While there are many positive qualities to Google MyMaps the biggest complaint is that we spent 40 hours mucking about with it. The goal for the last blog post was to create a map that had 1) the fiber routes and landings for impacted carriers, 2) the location of the fiber failures, and 3) the countries that lost connectivity because of the failure. Seemed like a straight forward set of goals and I naively thought we could bang it out in a few hours. So, what ate up our time? Could we just be cartographically challenged?

1) Creating country boundaries – tracing all the countries with outlines so we could make polygons for the failed states was a big sink hole of time. The worst part was when we were not quite complete we hit the limit for the number of points a MyMap could support. Thus it was unfinished and did not make it to the blog post. If you are curious at what point MyMaps bonked here is the map:

View Larger Map

I’m trying to convince someone to count all the points so we have a numeric threshold but I think I need to offer more beer to get the bribe to work. The limit I’ve seen for number of points a My Map can support is 150, but it looks as if we exceeded that for drawing polygons.
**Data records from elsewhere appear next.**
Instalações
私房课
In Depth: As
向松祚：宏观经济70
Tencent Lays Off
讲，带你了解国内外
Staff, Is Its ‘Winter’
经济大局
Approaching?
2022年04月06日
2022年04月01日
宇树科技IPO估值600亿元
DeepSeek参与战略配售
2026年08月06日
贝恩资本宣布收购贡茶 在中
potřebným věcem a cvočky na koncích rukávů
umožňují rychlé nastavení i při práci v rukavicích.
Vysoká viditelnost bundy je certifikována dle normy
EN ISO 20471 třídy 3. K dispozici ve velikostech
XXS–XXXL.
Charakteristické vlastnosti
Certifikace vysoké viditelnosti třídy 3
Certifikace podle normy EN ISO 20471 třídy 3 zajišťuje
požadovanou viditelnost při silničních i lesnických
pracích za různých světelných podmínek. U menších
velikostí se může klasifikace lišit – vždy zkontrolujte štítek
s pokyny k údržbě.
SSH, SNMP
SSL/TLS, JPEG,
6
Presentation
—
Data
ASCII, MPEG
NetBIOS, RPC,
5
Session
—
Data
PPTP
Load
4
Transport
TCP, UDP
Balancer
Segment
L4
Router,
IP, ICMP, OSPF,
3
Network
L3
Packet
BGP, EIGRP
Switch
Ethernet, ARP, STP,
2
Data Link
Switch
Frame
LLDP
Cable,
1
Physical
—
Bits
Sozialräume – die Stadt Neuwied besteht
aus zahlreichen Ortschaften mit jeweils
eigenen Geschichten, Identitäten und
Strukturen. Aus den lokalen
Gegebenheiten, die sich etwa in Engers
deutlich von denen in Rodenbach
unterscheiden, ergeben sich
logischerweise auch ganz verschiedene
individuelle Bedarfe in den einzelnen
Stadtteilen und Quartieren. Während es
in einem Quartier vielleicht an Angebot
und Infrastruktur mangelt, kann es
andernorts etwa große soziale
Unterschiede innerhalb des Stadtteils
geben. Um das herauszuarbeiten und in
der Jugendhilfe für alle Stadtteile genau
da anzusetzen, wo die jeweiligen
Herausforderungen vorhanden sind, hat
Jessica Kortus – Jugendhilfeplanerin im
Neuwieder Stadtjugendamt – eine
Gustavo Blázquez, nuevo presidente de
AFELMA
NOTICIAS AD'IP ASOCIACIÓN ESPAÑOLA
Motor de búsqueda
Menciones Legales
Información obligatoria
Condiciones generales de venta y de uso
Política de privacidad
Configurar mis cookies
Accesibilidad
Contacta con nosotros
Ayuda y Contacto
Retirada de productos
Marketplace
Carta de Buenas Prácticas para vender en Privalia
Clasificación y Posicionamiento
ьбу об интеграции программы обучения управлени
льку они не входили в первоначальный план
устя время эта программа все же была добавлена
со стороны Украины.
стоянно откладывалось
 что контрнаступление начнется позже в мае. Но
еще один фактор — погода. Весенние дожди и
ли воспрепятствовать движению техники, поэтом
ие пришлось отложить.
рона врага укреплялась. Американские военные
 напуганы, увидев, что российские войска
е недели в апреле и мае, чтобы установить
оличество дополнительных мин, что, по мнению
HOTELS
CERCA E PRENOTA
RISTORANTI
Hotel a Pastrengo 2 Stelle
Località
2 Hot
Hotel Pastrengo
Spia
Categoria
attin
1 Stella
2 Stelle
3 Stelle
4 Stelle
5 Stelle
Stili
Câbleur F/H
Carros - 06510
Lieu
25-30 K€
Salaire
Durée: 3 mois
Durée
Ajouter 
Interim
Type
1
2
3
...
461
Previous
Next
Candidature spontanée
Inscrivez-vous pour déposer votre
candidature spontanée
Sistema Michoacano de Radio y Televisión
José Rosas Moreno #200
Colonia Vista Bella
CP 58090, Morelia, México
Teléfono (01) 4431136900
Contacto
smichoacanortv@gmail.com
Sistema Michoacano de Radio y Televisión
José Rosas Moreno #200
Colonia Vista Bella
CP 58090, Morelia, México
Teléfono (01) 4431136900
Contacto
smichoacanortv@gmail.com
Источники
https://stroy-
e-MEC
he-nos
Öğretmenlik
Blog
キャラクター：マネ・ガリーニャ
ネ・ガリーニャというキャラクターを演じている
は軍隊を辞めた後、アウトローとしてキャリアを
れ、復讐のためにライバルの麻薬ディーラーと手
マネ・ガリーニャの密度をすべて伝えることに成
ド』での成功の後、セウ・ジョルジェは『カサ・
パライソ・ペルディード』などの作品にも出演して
2) Dealing with multiple layers – since there were three distinct layers to our MyMap we thought it would be useful to separate them out so the map would be easier to understand. The issue is that you can’t embed a Google MyMap with multiple distinct layers, they have to created as one continuous set. This was almost a deal breaker since we had broken up the work between three people (Bill Emily and myself). Fortunately we found a work around where we saved each of our maps/layers as kml then imported all three onto a new map (except Emily’s countries since it was the limit busting bonking layer).

3) Little bit of cartographic love – while push pins and drawing tools are great for posting pictures of my summer vacation some basic cartographic tools would have made life far easier. Dealing with the lack of a legend is challenging for conveying the story the map is telling. In MyMaps you get a list of every point on the map running down the right pain and with the embed you get nothing.

The conclusion at the end of it is MyMaps is a phenomenal drawing tool for maps – simple and intuitive. On the other hand if you want to create a data intensive map be prepared to run up against some technological limits, but more importantly be prepared to invest a good chunk of time. A large number of these limitations (need for enhancement) have been suggested in the MyMaps Google Group and it will be interesting to see if any are picked up in future releases.

* When I searched for other blog posts that have talked about the pros and cons for MyMaps I came up with zilch – making cross linking pretty tough. Interestingly the only comparison I found was for mapping service, but no one has compared the newer map creation tools. Maybe a topic for next time.

 

One Response to Bumping up Against the Limits of Google MyMaps

  1. MyMaps is a nice, light-weight mapping utility for putting in a couple of markers. It’s best trait is that it is educating the general market on “placemarking” and collaboration.

    However, the other side, GIS, is too complex, expensive, and feature-rich to be useful for quick map building or collaboration.

    It’s a very good point, however, that there is a little actual comparative analysis of Google MyMaps and other online mapping tools.

    There is the middle spot of functionality, utility, and approachability that has been missing from mapping. With Mapufacture we’re addressing that by allowing users to build maps using disparate data sources: demographic data for base layers, user contributions from GeoCMS’s, MyMaps/Platial/KML, and then layering these together and allowing viewers to turn layers on and off and even play around with the temporal aspects of the map.